The amended complaint lacked allegations identifying the information the Cherokee Defendants acquired from the Individual Defendants that may have been a protected trade secret. In fact, LS3 acknowledges that it “could not specifically say exactly what trade secrets were stolen,” but it argues that providing this information is “the function of the discovery process under a notice pleading standard.” Aplt. Opening Br. at 27, an argument it failed to make in district court. And LS3 again fails to cite convincing authority for its discovery argument.4 Under Iqbal, because LS3 failed to allege what trade secrets the Cherokee Defendants misappropriated, its allegations “stop[ ] short of the line between possibility and plausibility of entitlement to relief.” Iqbal, 556 U.S. at 678 (quotations omitted). LS3’s failure to state a plausible claim precluded it from proceeding to discovery. See Ghailani, 859 F.3d at 1304. We therefore affirm the district court’s dismissal of LS3’s claims for misappropriation of trade secrets.


We reverse the district court’s dismissal of the portion of LS3’s breach of contract claim alleging the Individual Defendants breached the duty of loyalty provisions of the IP-NDAs and EAs. We reverse the dismissal of LS3’s claims for intentional interference with contract and civil conspiracy to the extent those claims are derivative of LS3’s claims for breach of the duty of loyalty. In all other respects, we affirm the judgment of the district court. We remand for further proceedings consistent with this opinion.

All Citations
Not Reported in Fed. Rptr., 2022 WL 3440692



After examining the briefs and appellate record, this panel has determined unanimously to honor the parties’ request for a decision on the briefs without oral argument. See Fed. R. App. P. 34(f); 10th Cir. R. 34.1(G). The case is therefore submitted without oral argument. This order and judgment is not binding precedent, except under the doctrines of law of the case, res judicata, and collateral estoppel. It may be cited, however, for its persuasive value consistent with Fed. R. App. P. 32.1 and 10th Cir. R. 32.1.
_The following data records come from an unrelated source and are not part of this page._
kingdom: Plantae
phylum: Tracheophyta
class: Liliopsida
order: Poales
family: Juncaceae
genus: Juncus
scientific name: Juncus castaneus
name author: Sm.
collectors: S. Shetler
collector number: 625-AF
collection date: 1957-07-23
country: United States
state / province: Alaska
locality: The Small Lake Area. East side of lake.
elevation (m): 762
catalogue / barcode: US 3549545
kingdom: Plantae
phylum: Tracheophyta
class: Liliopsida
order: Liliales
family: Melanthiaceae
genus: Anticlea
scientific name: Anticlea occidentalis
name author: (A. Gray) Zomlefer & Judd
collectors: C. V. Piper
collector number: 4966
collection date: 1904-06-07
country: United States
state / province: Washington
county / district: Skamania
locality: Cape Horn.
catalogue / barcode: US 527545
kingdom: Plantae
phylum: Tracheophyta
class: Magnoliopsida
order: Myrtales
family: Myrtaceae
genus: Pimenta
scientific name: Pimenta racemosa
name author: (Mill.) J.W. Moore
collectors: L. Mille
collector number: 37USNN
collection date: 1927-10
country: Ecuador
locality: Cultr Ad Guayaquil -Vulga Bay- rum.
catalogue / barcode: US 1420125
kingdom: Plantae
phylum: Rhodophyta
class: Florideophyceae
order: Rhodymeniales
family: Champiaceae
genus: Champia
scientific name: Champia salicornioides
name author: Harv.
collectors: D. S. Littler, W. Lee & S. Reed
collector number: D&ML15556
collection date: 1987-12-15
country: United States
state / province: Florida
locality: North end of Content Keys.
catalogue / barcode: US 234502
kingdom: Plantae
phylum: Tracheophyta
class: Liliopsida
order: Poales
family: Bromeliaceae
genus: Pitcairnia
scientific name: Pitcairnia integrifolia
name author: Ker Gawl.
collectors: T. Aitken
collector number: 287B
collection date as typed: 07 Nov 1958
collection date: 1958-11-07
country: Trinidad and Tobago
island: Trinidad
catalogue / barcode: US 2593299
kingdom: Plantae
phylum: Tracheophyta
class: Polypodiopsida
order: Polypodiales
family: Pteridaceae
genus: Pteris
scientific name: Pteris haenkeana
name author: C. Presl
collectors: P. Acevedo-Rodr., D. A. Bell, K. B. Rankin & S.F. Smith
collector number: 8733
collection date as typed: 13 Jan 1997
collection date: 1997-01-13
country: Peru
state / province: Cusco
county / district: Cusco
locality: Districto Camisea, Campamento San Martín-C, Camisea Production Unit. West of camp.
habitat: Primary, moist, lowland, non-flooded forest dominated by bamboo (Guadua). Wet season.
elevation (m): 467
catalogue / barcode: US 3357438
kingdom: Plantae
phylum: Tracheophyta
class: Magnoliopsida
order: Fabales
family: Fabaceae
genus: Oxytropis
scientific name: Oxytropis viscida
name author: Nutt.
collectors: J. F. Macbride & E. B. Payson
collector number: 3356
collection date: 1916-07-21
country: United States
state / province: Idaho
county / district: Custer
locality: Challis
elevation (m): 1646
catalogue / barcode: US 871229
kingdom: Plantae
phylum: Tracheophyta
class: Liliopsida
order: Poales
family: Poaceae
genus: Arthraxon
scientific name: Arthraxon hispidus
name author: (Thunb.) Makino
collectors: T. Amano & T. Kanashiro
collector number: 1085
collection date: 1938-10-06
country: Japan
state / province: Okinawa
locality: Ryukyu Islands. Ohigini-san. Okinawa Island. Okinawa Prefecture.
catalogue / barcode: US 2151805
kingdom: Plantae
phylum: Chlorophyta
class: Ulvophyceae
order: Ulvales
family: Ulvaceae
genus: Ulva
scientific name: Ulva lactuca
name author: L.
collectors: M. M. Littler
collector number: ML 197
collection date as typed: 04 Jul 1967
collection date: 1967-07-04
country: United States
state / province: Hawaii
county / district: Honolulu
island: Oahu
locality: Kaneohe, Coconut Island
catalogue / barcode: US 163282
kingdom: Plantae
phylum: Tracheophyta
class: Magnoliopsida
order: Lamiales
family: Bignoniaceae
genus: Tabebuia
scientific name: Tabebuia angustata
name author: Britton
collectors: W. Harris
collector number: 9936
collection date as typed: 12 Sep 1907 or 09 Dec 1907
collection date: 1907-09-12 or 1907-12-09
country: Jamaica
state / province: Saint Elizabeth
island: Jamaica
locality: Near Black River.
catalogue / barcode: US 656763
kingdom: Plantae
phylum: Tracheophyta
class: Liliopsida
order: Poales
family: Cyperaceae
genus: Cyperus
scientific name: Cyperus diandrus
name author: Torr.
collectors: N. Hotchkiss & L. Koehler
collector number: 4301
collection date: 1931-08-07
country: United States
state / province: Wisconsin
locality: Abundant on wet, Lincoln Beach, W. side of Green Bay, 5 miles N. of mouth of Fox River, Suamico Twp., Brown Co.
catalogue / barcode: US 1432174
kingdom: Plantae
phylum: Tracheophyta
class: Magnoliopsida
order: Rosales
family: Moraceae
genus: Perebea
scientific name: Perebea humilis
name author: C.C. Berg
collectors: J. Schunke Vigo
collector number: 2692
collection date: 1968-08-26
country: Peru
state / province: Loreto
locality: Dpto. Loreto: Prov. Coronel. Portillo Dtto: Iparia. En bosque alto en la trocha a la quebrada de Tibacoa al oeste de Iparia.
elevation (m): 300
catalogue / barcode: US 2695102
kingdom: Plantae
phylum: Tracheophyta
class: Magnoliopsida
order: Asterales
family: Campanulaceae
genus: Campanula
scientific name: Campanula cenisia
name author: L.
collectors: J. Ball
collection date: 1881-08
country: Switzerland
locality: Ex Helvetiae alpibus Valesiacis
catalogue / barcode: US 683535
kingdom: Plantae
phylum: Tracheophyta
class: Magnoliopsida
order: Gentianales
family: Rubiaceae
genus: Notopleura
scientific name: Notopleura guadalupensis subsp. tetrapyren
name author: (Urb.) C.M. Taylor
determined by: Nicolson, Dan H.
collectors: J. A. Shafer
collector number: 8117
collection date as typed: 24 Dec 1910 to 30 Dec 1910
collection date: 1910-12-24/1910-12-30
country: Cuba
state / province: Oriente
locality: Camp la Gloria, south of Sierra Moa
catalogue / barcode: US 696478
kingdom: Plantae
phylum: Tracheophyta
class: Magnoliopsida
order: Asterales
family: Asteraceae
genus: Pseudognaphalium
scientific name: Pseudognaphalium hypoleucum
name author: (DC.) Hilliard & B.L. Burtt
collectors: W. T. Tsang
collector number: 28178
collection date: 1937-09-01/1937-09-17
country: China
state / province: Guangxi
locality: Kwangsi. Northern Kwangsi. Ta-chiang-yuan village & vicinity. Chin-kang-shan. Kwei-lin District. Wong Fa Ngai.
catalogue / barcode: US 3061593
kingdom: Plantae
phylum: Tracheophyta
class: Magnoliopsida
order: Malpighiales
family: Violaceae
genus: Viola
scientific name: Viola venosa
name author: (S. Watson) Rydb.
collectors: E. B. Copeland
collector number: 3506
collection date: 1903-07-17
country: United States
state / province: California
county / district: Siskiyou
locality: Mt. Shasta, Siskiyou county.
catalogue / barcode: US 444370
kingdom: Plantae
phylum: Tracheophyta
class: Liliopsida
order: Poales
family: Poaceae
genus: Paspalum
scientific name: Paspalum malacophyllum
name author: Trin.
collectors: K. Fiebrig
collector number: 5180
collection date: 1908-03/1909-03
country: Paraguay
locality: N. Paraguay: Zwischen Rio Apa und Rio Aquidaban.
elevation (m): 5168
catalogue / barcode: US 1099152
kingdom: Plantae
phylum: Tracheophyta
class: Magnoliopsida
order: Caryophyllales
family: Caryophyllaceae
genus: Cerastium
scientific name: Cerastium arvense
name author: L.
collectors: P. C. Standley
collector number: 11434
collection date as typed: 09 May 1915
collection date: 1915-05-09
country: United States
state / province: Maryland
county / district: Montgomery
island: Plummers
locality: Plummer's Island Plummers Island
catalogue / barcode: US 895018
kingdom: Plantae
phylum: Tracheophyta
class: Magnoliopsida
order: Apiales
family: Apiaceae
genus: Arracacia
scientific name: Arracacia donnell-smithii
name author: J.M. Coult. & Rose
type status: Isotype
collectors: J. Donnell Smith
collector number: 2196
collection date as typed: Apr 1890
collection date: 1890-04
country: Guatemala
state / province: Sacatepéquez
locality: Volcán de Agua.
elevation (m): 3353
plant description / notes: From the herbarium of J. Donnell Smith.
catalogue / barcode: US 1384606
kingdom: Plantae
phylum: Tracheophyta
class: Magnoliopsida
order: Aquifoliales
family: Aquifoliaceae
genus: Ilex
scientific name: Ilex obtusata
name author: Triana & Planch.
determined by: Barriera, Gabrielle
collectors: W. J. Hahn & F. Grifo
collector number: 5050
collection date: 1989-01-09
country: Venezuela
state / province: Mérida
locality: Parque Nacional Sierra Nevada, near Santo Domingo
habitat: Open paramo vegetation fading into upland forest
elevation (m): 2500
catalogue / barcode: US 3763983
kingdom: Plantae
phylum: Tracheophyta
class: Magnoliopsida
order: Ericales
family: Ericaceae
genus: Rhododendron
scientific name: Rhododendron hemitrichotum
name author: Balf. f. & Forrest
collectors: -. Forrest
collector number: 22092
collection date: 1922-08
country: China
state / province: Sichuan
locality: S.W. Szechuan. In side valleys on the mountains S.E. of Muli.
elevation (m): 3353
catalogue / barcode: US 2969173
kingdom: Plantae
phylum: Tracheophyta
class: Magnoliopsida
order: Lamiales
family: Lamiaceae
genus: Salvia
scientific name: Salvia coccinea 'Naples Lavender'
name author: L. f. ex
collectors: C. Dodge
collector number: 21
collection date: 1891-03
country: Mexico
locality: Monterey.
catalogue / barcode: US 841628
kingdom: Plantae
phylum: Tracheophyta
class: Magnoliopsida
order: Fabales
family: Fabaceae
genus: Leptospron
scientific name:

Except where otherwise noted, these facts come from LS3’s Amended Complaint. We take as true the well-pleaded allegations when considering a motion to dismiss. See Waller v. City & Cnty. of Denver, 932 F.3d 1277, 1282 (10th Cir. 2019).


The services related to a “cybersecurity domain that allows agencies to securely access resources across existing systems and emerging platforms.” Identity, Credential, and Access Management (ICAM), Cybersecurity & Infrastructure Security Agency, https://perma.cc/V8P9-69W6.


In its amended complaint, LS3 also asserted the existence of diversity jurisdiction. See 28 U.S.C. § 1332.


In its reply brief, LS3 cites SGS Acquisition Co. Ltd. v. Linsley, 352 F. Supp. 3d 1109, 1122 (D. Colo. 2018), but the district court’s summary judgment order in that case did not address pleading standards to survive a motion to dismiss.